The Department of Transportation under President Bush has placed an emphasis on market-based measures such as toll roads to alleviate congestion, and this has public transit advocates worried that the Federal government sees no role for transit.
"[T]he goal [of Federal transport policy] is not just to combat congestion but to upend the traditional way transportation projects are funded in this country. [T]olls paid by motorists, not tax dollars, should be used to construct and maintain roads.
[Policy-makers and] political appointees have spent the latter part of President Bush's two terms laboring behind the scenes to shrink the federal role in road-building and public transportation. They have also sought to turn highways into commodities that can be sold or leased to private firms and used by motorists for a price. In [this] view, unleashing the private sector and introducing market forces could lead to innovation and more choices for the public, much as the breakup of AT&T transformed telecommunications.
Critics...do not oppose all tolling, but they argue that the traditional mechanism for funding roads and transit, the federal gas tax, which has not been raised since 1993, must be increased so that the nation's Highway Trust Fund does not run out of money in three years. Some Democrats contend that the Bush administration wants to starve the fund so that states will be forced to sell off roads to private firms, charge tolls and ration the best access to those willing to pay for a faster commute.

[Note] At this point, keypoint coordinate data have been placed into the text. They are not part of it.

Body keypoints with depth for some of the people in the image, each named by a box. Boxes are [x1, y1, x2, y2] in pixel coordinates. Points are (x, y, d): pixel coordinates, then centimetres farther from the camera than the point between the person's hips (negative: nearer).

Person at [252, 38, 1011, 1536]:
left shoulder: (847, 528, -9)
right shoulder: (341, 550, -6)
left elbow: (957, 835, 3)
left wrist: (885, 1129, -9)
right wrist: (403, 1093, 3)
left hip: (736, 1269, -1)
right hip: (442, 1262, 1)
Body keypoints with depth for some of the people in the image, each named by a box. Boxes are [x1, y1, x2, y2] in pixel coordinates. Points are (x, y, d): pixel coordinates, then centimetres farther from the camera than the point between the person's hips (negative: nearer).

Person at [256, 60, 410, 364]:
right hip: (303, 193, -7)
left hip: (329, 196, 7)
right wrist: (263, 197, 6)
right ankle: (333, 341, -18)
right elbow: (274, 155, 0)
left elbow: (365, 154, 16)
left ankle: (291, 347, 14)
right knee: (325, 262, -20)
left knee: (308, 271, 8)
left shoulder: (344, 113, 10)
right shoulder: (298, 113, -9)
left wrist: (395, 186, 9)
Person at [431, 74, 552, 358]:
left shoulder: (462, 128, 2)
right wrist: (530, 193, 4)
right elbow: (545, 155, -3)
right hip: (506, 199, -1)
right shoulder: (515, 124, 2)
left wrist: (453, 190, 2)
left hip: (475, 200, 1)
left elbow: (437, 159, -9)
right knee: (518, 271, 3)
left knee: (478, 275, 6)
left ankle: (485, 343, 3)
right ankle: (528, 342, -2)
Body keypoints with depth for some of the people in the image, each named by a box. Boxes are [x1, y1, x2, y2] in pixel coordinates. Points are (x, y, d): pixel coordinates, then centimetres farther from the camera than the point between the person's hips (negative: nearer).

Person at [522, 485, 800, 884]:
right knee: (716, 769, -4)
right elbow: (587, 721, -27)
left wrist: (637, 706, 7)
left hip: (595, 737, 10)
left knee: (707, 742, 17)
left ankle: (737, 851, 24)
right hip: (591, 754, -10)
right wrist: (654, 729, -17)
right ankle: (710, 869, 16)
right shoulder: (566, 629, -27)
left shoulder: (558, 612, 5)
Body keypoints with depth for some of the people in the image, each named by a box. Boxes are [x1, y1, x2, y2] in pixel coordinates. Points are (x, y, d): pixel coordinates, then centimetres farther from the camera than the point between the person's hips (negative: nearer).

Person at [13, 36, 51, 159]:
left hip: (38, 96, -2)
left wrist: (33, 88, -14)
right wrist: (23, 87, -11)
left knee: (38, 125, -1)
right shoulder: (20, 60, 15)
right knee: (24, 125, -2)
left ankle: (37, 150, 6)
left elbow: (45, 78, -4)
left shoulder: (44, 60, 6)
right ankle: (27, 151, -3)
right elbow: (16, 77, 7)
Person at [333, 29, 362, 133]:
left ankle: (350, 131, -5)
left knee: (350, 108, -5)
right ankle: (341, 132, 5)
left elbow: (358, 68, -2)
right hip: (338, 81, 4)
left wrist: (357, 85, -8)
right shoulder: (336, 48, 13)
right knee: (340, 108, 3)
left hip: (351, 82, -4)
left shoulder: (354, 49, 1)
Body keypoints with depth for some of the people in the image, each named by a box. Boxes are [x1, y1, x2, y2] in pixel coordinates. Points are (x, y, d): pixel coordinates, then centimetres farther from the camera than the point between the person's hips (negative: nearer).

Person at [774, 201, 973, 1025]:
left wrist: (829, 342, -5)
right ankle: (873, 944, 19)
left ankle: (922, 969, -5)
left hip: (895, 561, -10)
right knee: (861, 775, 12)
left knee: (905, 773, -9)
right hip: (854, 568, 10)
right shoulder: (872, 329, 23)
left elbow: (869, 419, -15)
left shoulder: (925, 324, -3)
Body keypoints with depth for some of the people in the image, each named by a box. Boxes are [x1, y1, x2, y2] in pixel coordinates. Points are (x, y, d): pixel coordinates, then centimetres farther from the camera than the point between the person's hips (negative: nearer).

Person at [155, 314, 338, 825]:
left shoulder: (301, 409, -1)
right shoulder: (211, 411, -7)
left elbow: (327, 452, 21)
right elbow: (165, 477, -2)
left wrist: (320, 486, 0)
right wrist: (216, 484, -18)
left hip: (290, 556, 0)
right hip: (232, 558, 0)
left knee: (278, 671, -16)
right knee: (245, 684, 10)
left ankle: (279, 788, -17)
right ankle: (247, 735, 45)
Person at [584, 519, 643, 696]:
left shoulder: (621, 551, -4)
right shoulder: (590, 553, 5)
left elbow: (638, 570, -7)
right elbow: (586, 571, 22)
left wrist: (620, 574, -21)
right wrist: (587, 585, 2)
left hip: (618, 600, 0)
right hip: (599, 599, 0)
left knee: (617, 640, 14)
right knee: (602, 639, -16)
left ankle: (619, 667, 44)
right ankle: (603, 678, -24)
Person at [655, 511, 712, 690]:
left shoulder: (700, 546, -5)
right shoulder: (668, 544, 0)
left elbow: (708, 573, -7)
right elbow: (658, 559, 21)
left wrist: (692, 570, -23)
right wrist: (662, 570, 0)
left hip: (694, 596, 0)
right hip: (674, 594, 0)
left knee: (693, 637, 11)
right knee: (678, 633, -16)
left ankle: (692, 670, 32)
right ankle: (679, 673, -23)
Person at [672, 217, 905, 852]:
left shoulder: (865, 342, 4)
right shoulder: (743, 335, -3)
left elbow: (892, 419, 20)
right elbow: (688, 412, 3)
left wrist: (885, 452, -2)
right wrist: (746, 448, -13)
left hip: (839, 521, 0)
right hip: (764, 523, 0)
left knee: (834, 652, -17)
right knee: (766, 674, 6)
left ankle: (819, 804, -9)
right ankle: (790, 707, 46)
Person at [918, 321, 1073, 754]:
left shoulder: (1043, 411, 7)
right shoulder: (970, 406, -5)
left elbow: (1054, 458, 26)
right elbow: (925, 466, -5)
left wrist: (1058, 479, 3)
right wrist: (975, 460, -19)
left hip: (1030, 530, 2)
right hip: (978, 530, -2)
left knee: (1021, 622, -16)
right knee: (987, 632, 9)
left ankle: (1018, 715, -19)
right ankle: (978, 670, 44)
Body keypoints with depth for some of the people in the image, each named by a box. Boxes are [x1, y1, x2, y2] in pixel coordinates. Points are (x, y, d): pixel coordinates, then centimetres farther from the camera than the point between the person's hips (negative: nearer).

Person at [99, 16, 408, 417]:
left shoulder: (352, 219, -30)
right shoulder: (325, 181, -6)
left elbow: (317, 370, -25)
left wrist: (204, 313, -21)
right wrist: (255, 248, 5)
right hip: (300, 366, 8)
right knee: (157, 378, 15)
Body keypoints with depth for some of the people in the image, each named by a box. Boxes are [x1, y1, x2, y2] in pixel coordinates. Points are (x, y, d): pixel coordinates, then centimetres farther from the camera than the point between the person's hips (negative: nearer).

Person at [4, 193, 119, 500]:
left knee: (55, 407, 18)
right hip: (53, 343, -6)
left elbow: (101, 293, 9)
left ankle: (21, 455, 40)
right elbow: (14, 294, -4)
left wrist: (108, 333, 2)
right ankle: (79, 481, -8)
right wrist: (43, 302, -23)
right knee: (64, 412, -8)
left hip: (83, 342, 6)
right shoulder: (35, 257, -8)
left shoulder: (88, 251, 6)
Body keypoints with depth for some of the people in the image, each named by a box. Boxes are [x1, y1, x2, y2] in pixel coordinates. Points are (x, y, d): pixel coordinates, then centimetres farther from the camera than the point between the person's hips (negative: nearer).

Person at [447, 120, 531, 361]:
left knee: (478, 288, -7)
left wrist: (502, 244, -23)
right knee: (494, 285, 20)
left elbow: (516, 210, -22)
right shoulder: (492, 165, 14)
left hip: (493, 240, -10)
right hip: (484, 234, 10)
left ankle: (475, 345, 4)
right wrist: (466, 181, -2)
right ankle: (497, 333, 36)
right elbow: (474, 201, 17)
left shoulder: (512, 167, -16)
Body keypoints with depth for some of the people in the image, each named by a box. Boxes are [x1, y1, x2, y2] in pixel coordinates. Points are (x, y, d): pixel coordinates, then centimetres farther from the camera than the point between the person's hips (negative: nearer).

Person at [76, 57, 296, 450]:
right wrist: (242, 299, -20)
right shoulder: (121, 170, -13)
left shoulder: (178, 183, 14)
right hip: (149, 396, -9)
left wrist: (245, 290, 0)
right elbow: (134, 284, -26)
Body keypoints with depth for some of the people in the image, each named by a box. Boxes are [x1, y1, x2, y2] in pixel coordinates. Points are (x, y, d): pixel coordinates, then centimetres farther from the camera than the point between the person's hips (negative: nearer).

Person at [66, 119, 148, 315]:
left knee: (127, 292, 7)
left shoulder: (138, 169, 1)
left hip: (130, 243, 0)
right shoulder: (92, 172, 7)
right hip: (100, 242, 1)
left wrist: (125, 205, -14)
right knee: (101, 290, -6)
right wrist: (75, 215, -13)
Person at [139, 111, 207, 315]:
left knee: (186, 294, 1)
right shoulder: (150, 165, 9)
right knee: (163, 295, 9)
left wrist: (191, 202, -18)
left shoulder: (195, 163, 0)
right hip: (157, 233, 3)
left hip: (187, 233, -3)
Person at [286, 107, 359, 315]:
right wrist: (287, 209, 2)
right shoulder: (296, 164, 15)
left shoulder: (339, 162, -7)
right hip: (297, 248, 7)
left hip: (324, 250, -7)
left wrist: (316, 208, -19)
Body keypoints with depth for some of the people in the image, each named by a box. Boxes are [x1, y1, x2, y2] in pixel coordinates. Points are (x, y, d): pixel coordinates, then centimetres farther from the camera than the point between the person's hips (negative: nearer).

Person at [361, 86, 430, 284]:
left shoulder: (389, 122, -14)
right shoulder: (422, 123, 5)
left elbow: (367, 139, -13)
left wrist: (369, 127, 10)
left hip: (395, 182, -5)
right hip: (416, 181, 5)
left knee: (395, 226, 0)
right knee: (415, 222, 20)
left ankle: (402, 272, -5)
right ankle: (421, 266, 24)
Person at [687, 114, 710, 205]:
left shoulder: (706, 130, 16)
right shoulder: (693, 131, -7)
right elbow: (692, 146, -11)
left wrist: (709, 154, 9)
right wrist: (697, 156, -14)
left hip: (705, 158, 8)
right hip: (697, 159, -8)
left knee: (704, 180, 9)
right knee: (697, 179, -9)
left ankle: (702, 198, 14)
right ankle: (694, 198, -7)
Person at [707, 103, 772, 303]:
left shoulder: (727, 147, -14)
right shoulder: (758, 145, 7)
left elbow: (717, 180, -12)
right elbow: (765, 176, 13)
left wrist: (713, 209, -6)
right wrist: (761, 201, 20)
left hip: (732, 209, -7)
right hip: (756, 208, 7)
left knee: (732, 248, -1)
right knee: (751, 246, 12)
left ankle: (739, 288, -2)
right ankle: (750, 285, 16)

Even if the next president reverses its policies, the Bush administration will leave a legacy of new toll roads across the country, a growing number of public roads leased to private companies, and dozens of stalled commuter rail, streetcar and subway projects -- including the $5 billion extension of Metro to Dulles International Airport.
Since the 1990s, the Department of Transportation (DOT) has spent about $10 million a year to study tolls. When Democrats took control of Congress and stripped most earmarks from last year's federal budget, $850 million that would have been shipped to hundreds of municipalities [was] poured into Urban Partnerships, a pilot program awarded to five cities on the condition that they test congestion pricing.
The focus on toll roads [has] alarmed the transit industry, which argues that public transportation is the best way to fight gridlock in cities. Industry leaders say the DOT has made it increasingly difficult for expensive rail projects to qualify for federal dollars. The number of major new rail and bus projects on track for federal funding dropped from 48 in 2001 to 17 in 2007, even as transit ridership hit a 50-year high last year and demand for new service is soaring."